Ma dalla Fed parte il primo siluro a Donald

Williams: «Non servono sgravi fiscali, più urgente contenere il deficit»

La Federal Reserve entra in rotta di collisione con uno dei punti cardini della politica economica di Donald Trump, gli stimoli fiscali promossi alla Corporation America anche con l'obiettivo di rimpatriare almeno una parte delle produzioni delocalizzate. Il governatore della Fed di San Francisco, John Williams, non ha usato toni troppo diplomatici con il Financial Times per liquidare gli sgravi: «Se me lo avessero chiesto tre o quattro anni fa, quando la disoccupazione era ancora alta e l'economia stava cercando di risollevarsi, avrei detto che stimoli fiscali di breve termine sarebbero stati un grande aiuto, ma oggi penso che non ne abbiamo bisogno. Quello di cui c'è bisogno sono politiche migliori e investimenti che risanino la salute a lungo periodo dell'economia». In pratica, sarebbe più utile un'azione incisiva per contenere il deficit federale, proprio la direzione opposta in cui sembra voler andare il presidente eletto.

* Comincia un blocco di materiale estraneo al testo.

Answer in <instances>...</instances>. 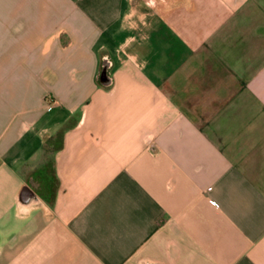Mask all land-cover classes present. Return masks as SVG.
Wrapping results in <instances>:
<instances>
[{
    "label": "crops",
    "instance_id": "crops-1",
    "mask_svg": "<svg viewBox=\"0 0 264 264\" xmlns=\"http://www.w3.org/2000/svg\"><path fill=\"white\" fill-rule=\"evenodd\" d=\"M0 264H264V0H0Z\"/></svg>",
    "mask_w": 264,
    "mask_h": 264
},
{
    "label": "rangeland",
    "instance_id": "rangeland-1",
    "mask_svg": "<svg viewBox=\"0 0 264 264\" xmlns=\"http://www.w3.org/2000/svg\"><path fill=\"white\" fill-rule=\"evenodd\" d=\"M59 7H57L58 9ZM62 22L61 21H57L51 28H48V30L51 32V31H54L55 29L57 28H60L62 26Z\"/></svg>",
    "mask_w": 264,
    "mask_h": 264
}]
</instances>
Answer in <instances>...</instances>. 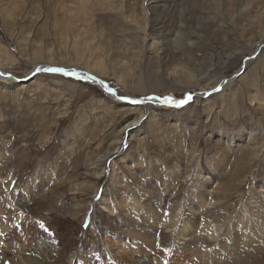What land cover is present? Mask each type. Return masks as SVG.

Williams parte proprio dall'attuale stato di salute dell'economia Usa, con il mercato del lavoro vicino alla piena occupazione e con l'inflazione ormai prossima al target del 2%, per motivare la propria opposizione a qualsiasi forma di agevolazione e per ribadire come vi siano spazi per tre rialzi dei tassi nel corso dell'anno dopo quello deciso lo scorso dicembre. Se Williams è tra i più noti falchi all'interno del board guidato da Janet Yellen, anche una colomba come Eric Rosengren, numero uno della Fed di Boston, è convinto che vi siano ormai le condizioni per normalizzare la politica monetaria con una velocità maggiore rispetto a quella vista nel 2016. Insomma, strette «ancora graduali, ma in certa misura più regolari».

Che il successore di Barack Obama alla Casa Bianca rappresenti un potenziale problema per la Fed lo si era ben capito dalle minute dell'ultima riunione, dove si poneva l'accento sulla «considerevole incertezza» circa le tempistiche, la grandezza e le caratteristiche delle future iniziative di politica fiscale ed economica negli Stati Uniti. E dove si metteva in risalto che la Trumponomics potrebbero portare a una accelerazione del rialzo del costo del denaro negli Stati Uniti.